• _Documento de origem_:
* * * * * * * * *

Uma Vez Flamengo

Pedro Martins/The Players' Tribune

Eu estou com 34 anos. Três mais quatro dá sete e vão dizer que sete, também o número da minha camisa, é conta de mentiroso. 

Não é. 

O que eu tenho pra contar é a pura verdade, e isso pode surpreender quem olha a lista de clubes onde eu joguei, os gols que eu fiz, os troféus que eu levantei. A verdade é que, apesar de toda a quilometragem pelos campos do mundo ter me dado casca e serenidade, a verdade é que… 

Caramba… 

A verdade é que eu sinto medo. 

Acho bom que seja assim. 

Não é um medo antigo, como aquele que eu sentia quando era moleque, de chutar o meio-fio descalço, arrancar a tampa do dedão e não poder enfrentar o time da rua de baixo valendo uma tubaína. Ou o medo de pegar no sono e cair da garupa da moto do meu pai em plena Via Dutra quando ele vinha me buscar tarde da noite, no fim do treino na Portuguesa, pra gente voltar pra casa em Santa Isabel, 65 quilômetros distante. 

Nesses medos eu podia dar um jeito. No dedão em carne viva, vai vendo, eu tacava pó de café (não cometam essa burrada, é errado, perigoso!), a ferida fechava numa casca grossa e eu estava pronto pra jogar de novo. Na moto, pra evitar uma tragédia, meu pai me amarrava nele com uma corda, bem amarrado, e eu seguia a viagem todinha dormindo, porque àquela hora, depois de colégio, judô, futsal e futebol de campo, a minha bateria arriava. Não era o modo ideal de fazer as coisas. Era o que a gente podia fazer.

Mas esse medo que eu sinto hoje é diferente. Ele me pegou depois de velho, conforme fui ganhando experiência — o que parece ser uma contradição. 

Talvez seja. 

O fato é que ele está aí: eu tenho um medo danado de decepcionar as pessoas. Só que isso não me paralisa. Pelo contrário, é um troço que me deixa esperto, me faz acordar toda manhã e pensar assim: Bom, o que eu vou fazer hoje pra me livrar desse medo? 

Quer outra verdade? Eu só tenho uma resposta pra essa pergunta. Só existe uma coisa que eu posso fazer pra me livrar desse medo. 

É vencer. 

Isso mesmo. Pra mim, o oposto do medo não é a coragem, é a vitória.

Everton Ribeiro filhos Flamengo
Cortesia de Everton Ribeiro

Vencer acalma o meu espírito, manda embora o temor que eu sinto de não fazer direito o que eu sei fazer dentro de um campo de futebol e decepcionar as pessoas. Então, eu jogo uma água na cara e vamo que vamo: “Bora! Bora, que eu defendo o time do coração de pelo menos 40 milhões de pessoas e não quero decepcionar nenhuma delas”.

Eu assumi esse compromisso comigo e com o Flamengo assim que desembarquei no Rio, em 2017, e vi aquela multidão vestindo vermelho e preto e gritando meu nome no aeroporto.

Por ter jogado contra e ter visto do que eles eram capazes, eu achava que sabia tudo sobre esses malucos. Que nada. Foi só naquele saguão em festa, quando os caras fizeram eu me sentir parte da Nação, eu, um recém-chegado!, foi ali que eu entendi por que todo jogador brasileiro sonha em jogar no Flamengo um dia.

* * * * * * * * *

• _Enunciado_:
Por favor, cite do relato sobre o Flamengo o trecho que começa em "Pedro Martins/The Players'" e segue até "conta de mentiroso.", sem nenhuma alteração. As linhas a seguir não são necessárias.

• _Listagem_:
* * * * * * * * *

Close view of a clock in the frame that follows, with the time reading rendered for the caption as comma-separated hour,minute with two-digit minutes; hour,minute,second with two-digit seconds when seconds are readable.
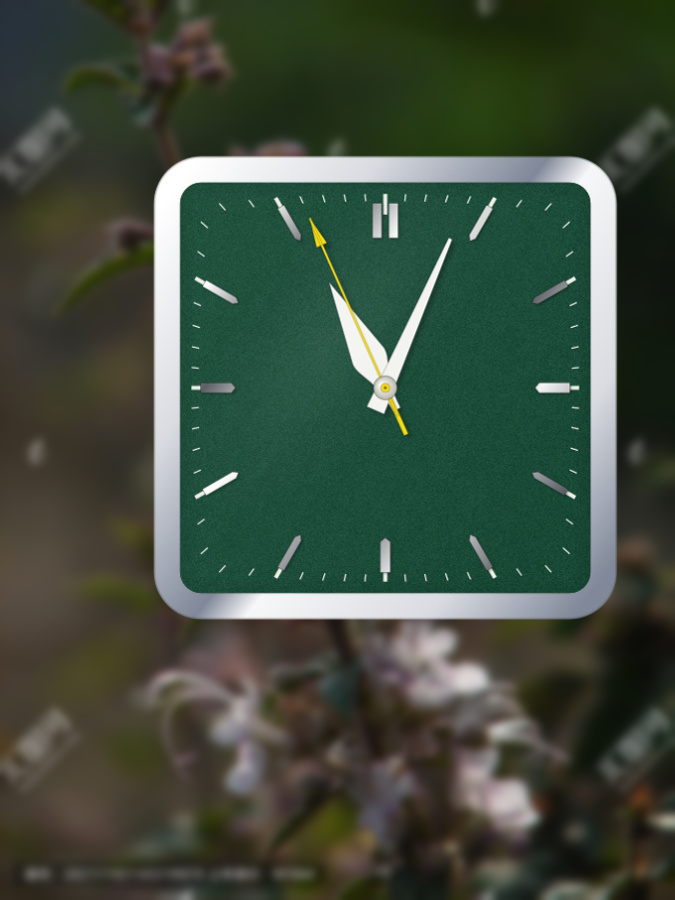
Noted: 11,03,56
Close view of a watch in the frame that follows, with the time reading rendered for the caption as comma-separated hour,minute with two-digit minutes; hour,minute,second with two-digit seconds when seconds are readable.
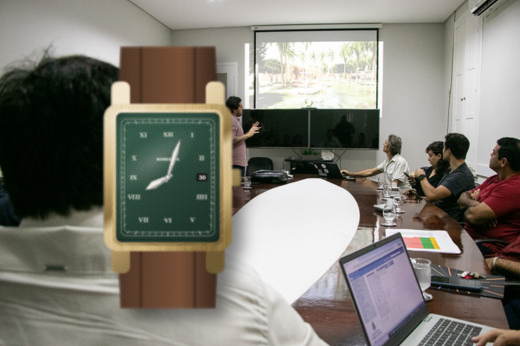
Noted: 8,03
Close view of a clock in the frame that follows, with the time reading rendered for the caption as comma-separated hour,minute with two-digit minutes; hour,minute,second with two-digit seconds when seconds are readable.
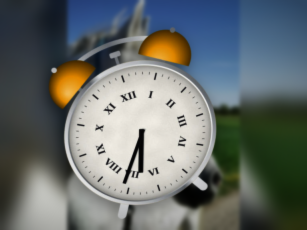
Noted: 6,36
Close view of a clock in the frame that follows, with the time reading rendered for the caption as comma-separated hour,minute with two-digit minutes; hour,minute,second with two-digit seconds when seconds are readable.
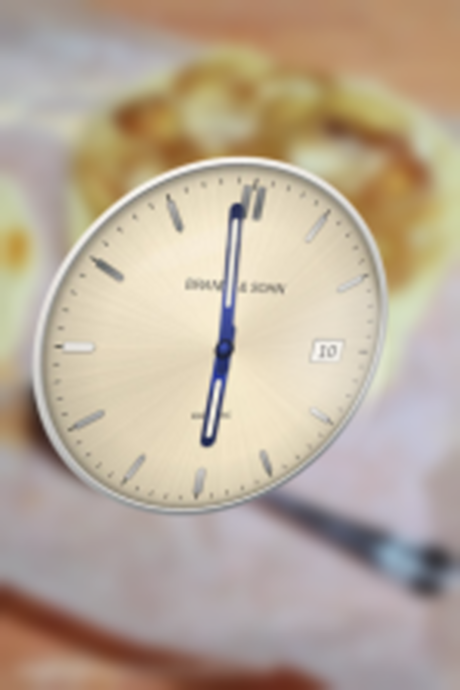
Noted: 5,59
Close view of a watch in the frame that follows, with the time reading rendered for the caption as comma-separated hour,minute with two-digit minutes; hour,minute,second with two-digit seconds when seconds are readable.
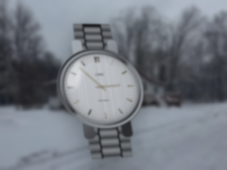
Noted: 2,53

* * * * * * * * *

• _Resultado_:
Pedro Martins/The Players' Tribune

Eu estou com 34 anos. Três mais quatro dá sete e vão dizer que sete, também o número da minha camisa, é conta de mentiroso.